THEY ARE TOO stubborn to give up, and they wouldn't be men of status in the NFL if they weren't stubborn. So Al Davis and Tom Cable will not raise the white flag, the international symbol of surrender.
But if a flag can be raised to express exasperation, the Raiders boss and his appointed functionary can raise it any minute.
Maybe they already have.
The Raiders' latest exhibition of self-hatred, a 16-10 loss to the equally young and defective Kansas City Chiefs before more than 20,000 empty seats Sunday at the Coliseum, captured in full a team caught in a web of despair, operating under a thin and paralyzed management and an increasingly distant or uninterested ownership.
In between, we find a coaching staff completely bereft of answers.
Not much has worked all season, and not much worked on Sunday. It's beginning to look as if nothing the Raiders try, no matter how great it looks on paper or how well it works in practice, will translate into productive performance on game day.
"You keep expecting it to change," cornerback Nnamdi Asomugha said. "And it doesn't."
The Raiders (2-7) took the field healthier than they have been in weeks. Running back Darren McFadden was back, as were wideout Chaz Schilens, guard Robert Gallery and tackle Cornell Green. Cable had spent the week saying he and his staff had evaluated the first half of the season and believed they could solve the problems
Cable in the second quarter called for a play sending rookie sprinter Darrius Heyward-Bey deep downfield. The wideout has been a monumental bust partly because he has had few opportunities but mostly because he has squandered those he's been given.
As if on cue, Heyward-Bey dropped a gorgeous second-quarter pass near the goal line. He then disappeared until the final, desperate seconds — when he reappeared and killed Oakland's last chance by bobbling another perfect pass. Chiefs safety Mike Brown cruised over to grab it out of midair.
Cable was trying to deliver exactly what he knows his boss wants — probably demands — and got scorched.
The coach began by trying JaMarcus Russell at quarterback. Again. Russell, who has started every game, responded with an effort surely no worse than those submitted throughout most of this season but would have done better if not for at least eight dropped passes.
Agitated by several wildly errant throws by Russell, who missed open receivers no fewer than five times, Cable in the third quarter turned to backup Bruce Gradkowski, who was welcomed with cheers but threw two interceptions in nine passes.

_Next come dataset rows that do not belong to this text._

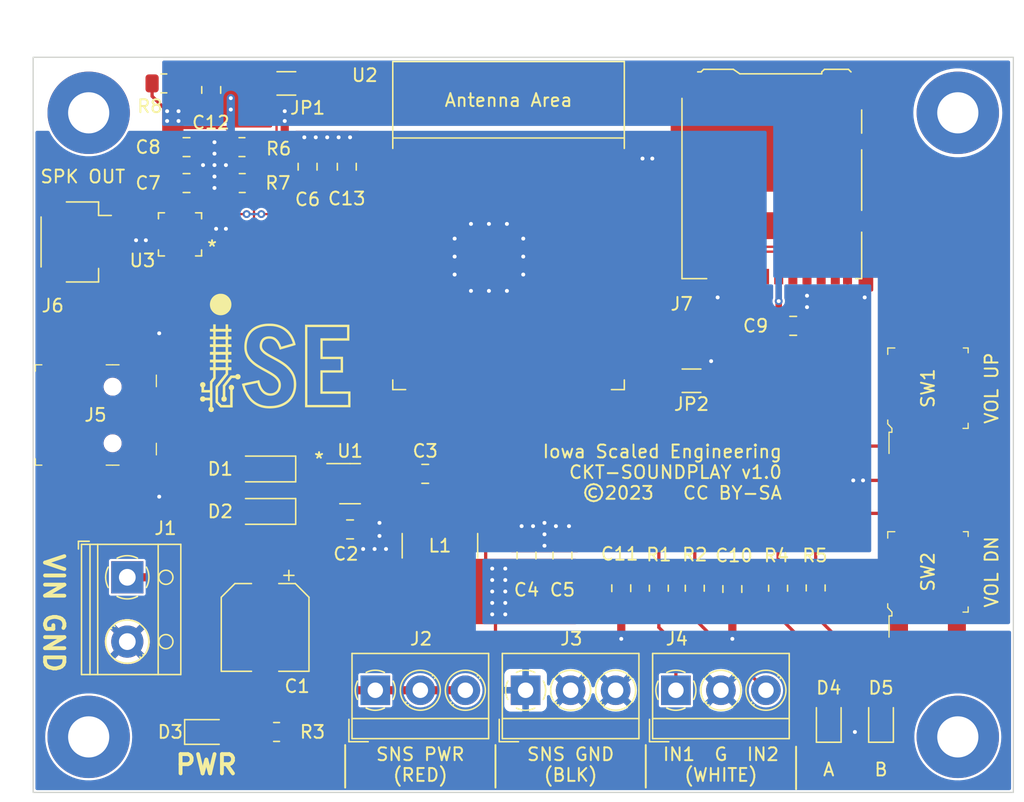
<source format=kicad_pcb>
(kicad_pcb (version 20211014) (generator pcbnew)

  (general
    (thickness 1.6)
  )

  (paper "A4")
  (layers
    (0 "F.Cu" signal)
    (31 "B.Cu" signal)
    (32 "B.Adhes" user "B.Adhesive")
    (33 "F.Adhes" user "F.Adhesive")
    (34 "B.Paste" user)
    (35 "F.Paste" user)
    (36 "B.SilkS" user "B.Silkscreen")
    (37 "F.SilkS" user "F.Silkscreen")
    (38 "B.Mask" user)
    (39 "F.Mask" user)
    (40 "Dwgs.User" user "User.Drawings")
    (41 "Cmts.User" user "User.Comments")
    (42 "Eco1.User" user "User.Eco1")
    (43 "Eco2.User" user "User.Eco2")
    (44 "Edge.Cuts" user)
    (45 "Margin" user)
    (46 "B.CrtYd" user "B.Courtyard")
    (47 "F.CrtYd" user "F.Courtyard")
    (48 "B.Fab" user)
    (49 "F.Fab" user)
    (50 "User.1" user)
    (51 "User.2" user)
    (52 "User.3" user)
    (53 "User.4" user)
    (54 "User.5" user)
    (55 "User.6" user)
    (56 "User.7" user)
    (57 "User.8" user)
    (58 "User.9" user)
  )

  (setup
    (stackup
      (layer "F.SilkS" (type "Top Silk Screen"))
      (layer "F.Paste" (type "Top Solder Paste"))
      (layer "F.Mask" (type "Top Solder Mask") (thickness 0.01))
      (layer "F.Cu" (type "copper") (thickness 0.035))
      (layer "dielectric 1" (type "core") (thickness 1.51) (material "FR4") (epsilon_r 4.5) (loss_tangent 0.02))
      (layer "B.Cu" (type "copper") (thickness 0.035))
      (layer "B.Mask" (type "Bottom Solder Mask") (thickness 0.01))
      (layer "B.Paste" (type "Bottom Solder Paste"))
      (layer "B.SilkS" (type "Bottom Silk Screen"))
      (copper_finish "None")
      (dielectric_constraints no)
    )
    (pad_to_mask_clearance 0.0762)
    (pcbplotparams
      (layerselection 0x00010fc_ffffffff)
      (disableapertmacros false)
      (usegerberextensions false)
      (usegerberattributes true)
      (usegerberadvancedattributes true)
      (creategerberjobfile true)
      (svguseinch false)
      (svgprecision 6)
      (excludeedgelayer true)
      (plotframeref false)
      (viasonmask false)
      (mode 1)
      (useauxorigin false)
      (hpglpennumber 1)
      (hpglpenspeed 20)
      (hpglpendiameter 15.000000)
      (dxfpolygonmode true)
      (dxfimperialunits true)
      (dxfusepcbnewfont true)
      (psnegative false)
      (psa4output false)
      (plotreference true)
      (plotvalue true)
      (plotinvisibletext false)
      (sketchpadsonfab false)
      (subtractmaskfromsilk false)
      (outputformat 1)
      (mirror false)
      (drillshape 1)
      (scaleselection 1)
      (outputdirectory "")
    )
  )

  (net 0 "")
  (net 1 "/VPWR")
  (net 2 "GND")
  (net 3 "Net-(C3-Pad1)")
  (net 4 "Net-(C3-Pad2)")
  (net 5 "+3.3V")
  (net 6 "/EN2")
  (net 7 "/EN1")
  (net 8 "Net-(D3-Pad2)")
  (net 9 "Net-(D4-Pad2)")
  (net 10 "Net-(D5-Pad2)")
  (net 11 "Net-(J4-Pad1)")
  (net 12 "unconnected-(J5-Pad4)")
  (net 13 "/VOLUP")
  (net 14 "/VOLDN")
  (net 15 "/I2S_BCLK")
  (net 16 "/I2S_LRCLK")
  (net 17 "/I2S_DATA")
  (net 18 "Net-(D1-Pad2)")
  (net 19 "unconnected-(U2-Pad31)")
  (net 20 "unconnected-(U2-Pad32)")
  (net 21 "unconnected-(U2-Pad34)")
  (net 22 "unconnected-(U2-Pad35)")
  (net 23 "unconnected-(J7-Pad1)")
  (net 24 "/~{SDCS}")
  (net 25 "/SDMOSI")
  (net 26 "/LEDA")
  (net 27 "/LEDB")
  (net 28 "/I2S_SD")
  (net 29 "/MP")
  (net 30 "Net-(J4-Pad3)")
  (net 31 "unconnected-(U2-Pad8)")
  (net 32 "unconnected-(U2-Pad9)")
  (net 33 "/SDCLK")
  (net 34 "/SDMISO")
  (net 35 "unconnected-(J7-Pad8)")
  (net 36 "Net-(D2-Pad2)")
  (net 37 "/SDDET")
  (net 38 "Net-(J6-Pad1)")
  (net 39 "Net-(J6-Pad2)")
  (net 40 "unconnected-(H1-Pad1)")
  (net 41 "unconnected-(H2-Pad1)")
  (net 42 "unconnected-(H3-Pad1)")
  (net 43 "unconnected-(H4-Pad1)")
  (net 44 "unconnected-(U2-Pad10)")
  (net 45 "unconnected-(U2-Pad11)")
  (net 46 "unconnected-(U2-Pad12)")
  (net 47 "unconnected-(U2-Pad15)")
  (net 48 "unconnected-(U2-Pad16)")
  (net 49 "unconnected-(U2-Pad23)")
  (net 50 "unconnected-(U2-Pad26)")
  (net 51 "unconnected-(U2-Pad33)")
  (net 52 "unconnected-(U2-Pad36)")
  (net 53 "unconnected-(U2-Pad37)")
  (net 54 "unconnected-(U2-Pad38)")
  (net 55 "unconnected-(U2-Pad39)")
  (net 56 "unconnected-(U3-Pad5)")
  (net 57 "unconnected-(U3-Pad6)")
  (net 58 "unconnected-(U3-Pad12)")
  (net 59 "unconnected-(U3-Pad13)")
  (net 60 "/~{RST}")
  (net 61 "/D-")
  (net 62 "/D+")
  (net 63 "/BOOT")
  (net 64 "/GAIN_SLOT")

  (footprint "TerminalBlock_RND:TerminalBlock_RND_205-00012_1x02_P5.00mm_Horizontal" (layer "F.Cu") (at 32.72 175.046 -90))

  (footprint "Capacitor_SMD:C_0805_2012Metric" (layer "F.Cu") (at 37.326001 144.399))

  (footprint "digikey-footprints:Switch_Tactile_SMD_6x6mm" (layer "F.Cu") (at 94.96 174.625 90))

  (footprint "Package_TO_SOT_SMD:TSOT-23-6" (layer "F.Cu") (at 50.038 167.767))

  (footprint "Capacitor_SMD:C_0805_2012Metric" (layer "F.Cu") (at 50.038 171.323))

  (footprint "Capacitor_SMD:C_0805_2012Metric" (layer "F.Cu") (at 49.784 143.129 90))

  (footprint "TerminalBlock_MetzConnect:TerminalBlock_MetzConnect_Type059_RT06303HBWC_1x03_P3.50mm_Horizontal" (layer "F.Cu") (at 51.999 183.827))

  (footprint "Resistor_SMD:R_0805_2012Metric" (layer "F.Cu") (at 41.656 144.399))

  (footprint "Capacitor_SMD:C_0805_2012Metric" (layer "F.Cu") (at 66.548 173.355 90))

  (footprint "Capacitor_SMD:CP_Elec_6.3x5.8" (layer "F.Cu") (at 43.434 178.943 -90))

  (footprint "Espressif:ESP32-S2-SOLO" (layer "F.Cu") (at 62.357 150.705))

  (footprint "MountingHole:MountingHole_3.2mm_M3_Pad" (layer "F.Cu") (at 97.282 187.452))

  (footprint "Resistor_SMD:R_0805_2012Metric" (layer "F.Cu") (at 44.323 187.071))

  (footprint "Resistor_SMD:R_0805_2012Metric" (layer "F.Cu") (at 86.233 175.8715 90))

  (footprint "MountingHole:MountingHole_3.2mm_M3_Pad" (layer "F.Cu") (at 97.282 138.938))

  (footprint "ISE_UltraLibrarian:MSS6132-xxxMLC" (layer "F.Cu") (at 57.023 172.593 -90))

  (footprint "LED_SMD:LED_0805_2012Metric" (layer "F.Cu") (at 91.313 186.182 90))

  (footprint "Capacitor_SMD:C_0805_2012Metric" (layer "F.Cu") (at 46.736 143.129 90))

  (footprint "TerminalBlock_MetzConnect:TerminalBlock_MetzConnect_Type059_RT06303HBWC_1x03_P3.50mm_Horizontal" (layer "F.Cu") (at 63.683 183.827))

  (footprint "Resistor_SMD:R_0805_2012Metric" (layer "F.Cu") (at 83.312 175.895 90))

  (footprint "Resistor_SMD:R_1206_3216Metric" (layer "F.Cu") (at 45.085 136.652))

  (footprint "Connector_Card:microSD_HC_Hirose_DM3AT-SF-PEJM5" (layer "F.Cu") (at 82.834 143.943 180))

  (footprint "Connector_JST:JST_SH_SM04B-SRSS-TB_1x04-1MP_P1.00mm_Horizontal" (layer "F.Cu") (at 28.702 148.977 -90))

  (footprint "Resistor_SMD:R_1206_3216Metric" (layer "F.Cu") (at 76.581 159.766 180))

  (footprint "digikey-footprints:USB_Mini_B_Female_690-005-299-043" (layer "F.Cu") (at 31.579 162.428))

  (footprint "Resistor_SMD:R_0805_2012Metric" (layer "F.Cu") (at 74.041 175.895 90))

  (footprint "Resistor_SMD:R_0805_2012Metric" (layer "F.Cu") (at 76.835 175.895 90))

  (footprint "LED_SMD:LED_0805_2012Metric" (layer "F.Cu") (at 87.249 186.182 90))

  (footprint "MountingHole:MountingHole_3.2mm_M3_Pad" (layer "F.Cu") (at 29.718 187.452))

  (footprint "Diode_SMD:D_SOD-123" (layer "F.Cu") (at 43.561 166.624 180))

  (footprint "Capacitor_SMD:C_0805_2012Metric" (layer "F.Cu") (at 84.485 155.5))

  (footprint "MountingHole:MountingHole_3.2mm_M3_Pad" (layer "F.Cu") (at 29.718 138.938))

  (footprint "Capacitor_SMD:C_0805_2012Metric" (layer "F.Cu") (at 71.12 175.895 -90))

  (footprint "Capacitor_SMD:C_0805_2012Metric" (layer "F.Cu") (at 79.756 175.956 -90))

  (footprint "Resistor_SMD:R_0805_2012Metric" (layer "F.Cu") (at 35.56 136.652 180))

  (footprint "Capacitor_SMD:C_0805_2012Metric" (layer "F.Cu") (at 63.754 173.355 90))

  (footprint "Resistor_SMD:R_0805_2012Metric" (layer "F.Cu") (at 41.6325 141.605 180))

  (footprint "digikey-footprints:Switch_Tactile_SMD_6x6mm" (layer "F.Cu") (at 94.96 160.3445 90))

  (footprint "Capacitor_SMD:C_0805_2012Metric" (layer "F.Cu") (at 55.88 167.005 180))

  (footprint "ISE_UltraLibrarian:21-0136I_T1633-4_MXM" (layer "F.Cu") (at 36.818001 148.3868 180))

  (footprint "Capacitor_SMD:C_0805_2012Metric" (layer "F.Cu")
    (tedit 5F68FEEE) (tstamp de6a25f3-e862-4bb3-8625-9f39e3d0e038)
    (at 37.326001 141.605)
    (descr "Capacitor SMD 0805 (2012 Metric), square (rectangular) end terminal, IPC_7351 nominal, (Body size source: IPC-SM-782 page 76, https://www.pcb-3d.com/wordpress/wp-content/uploads/ipc-sm-782a_amendment_1_and_2.pdf, https://docs.google.com/spreadsheets/d/1BsfQQcO9C6DZCsRaXUlFlo91Tg2WpOkGARC1WS5S8t0/edit?usp=sharing), generated with kicad-footprint-generator")
    (tags "capacitor")
    (property "Sheetfile" "ckt-soundplay.kicad_sch")
    (property "Sheetname" "")
    (property "Voltage" "16V")
    (path "/0cc3edf3-1906-4ad0-9ef7-30dc63c1fd05")
    (attr smd)
    (fp_text reference "C8" (at -4.064 0) (layer "F.SilkS")
      (effects (font (size 1 1) (thickness 0.15)) (justify left))
      (tstamp 9d4f6d1d-fd0a-4720-837d-6371c9f8276a)
    )
    (fp_text value "10uF" (at 0 1.68) (layer "F.Fab")
      (effects (font (size 1 1) (thickness 0.15)))
      (tstamp 0f650ace-6afa-4181-8b74-b2061352a8fb)
    )
    (fp_text user "${REFERENCE}" (at 0 0) (layer "F.Fab")
      (effects (font (size 0.5 0.5) (thickness 0.08))
... [234551 chars truncated]
</source>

So the results were basically the same. Each quarterback was bad and each was victimized by a Heyward-Bey drop that could have had a profound effect on the game.
The Raiders organization was, once again, victimized by its tendency to fail largely on the basis of decisions made for reasons seemingly unrelated to assembling a thriving football franchise.
Cable has been vocal in his support of and confidence in Heyward-Bey, perhaps because the No. 1 draft pick is widely known to have been identified and selected by Davis. Though DHB has rewarded his enablers with consistently poor production, he has remained a starter.
But that's the way this franchise rolls. It's as if the employees are standing outside their own burning building expecting the fire to extinguish itself.
There has been no dramatic move to upgrade the roster since the preseason acquisition of defensive lineman Richard Seymour. A snapshot of defensive creativity — successful blitzing against Philadelphia — was followed by a return to the familiar and futile. There is the inability to adjust when defenses started taking away tight end Zach Miller, the refusal to decide what to do with Javon Walker, the fear over allowing Asomugha to shadow routinely the opponent's best receiver.
And just when you think they've made progress in one notoriously troublesome area, the Raiders are flagged for a season-high 10 penalties.
Yet Cable has said all season he expects things to improve. There hasn't been a shred of evidence to support it, and none emerged Sunday. Yet, Cable said it again.
He said he has faith.
Better that than nothing. In the meantime, the team's ethereal concepts can be, and often have been, beaten on Sundays — 79 times in the past 105 games since the start of 2003 to be exact.
Maybe the appropriate flag will be raised above the Coliseum by the time the Cincinnati Bengals arrive next Sunday.
"Commitment to Excellence" has devolved into commitment to despair.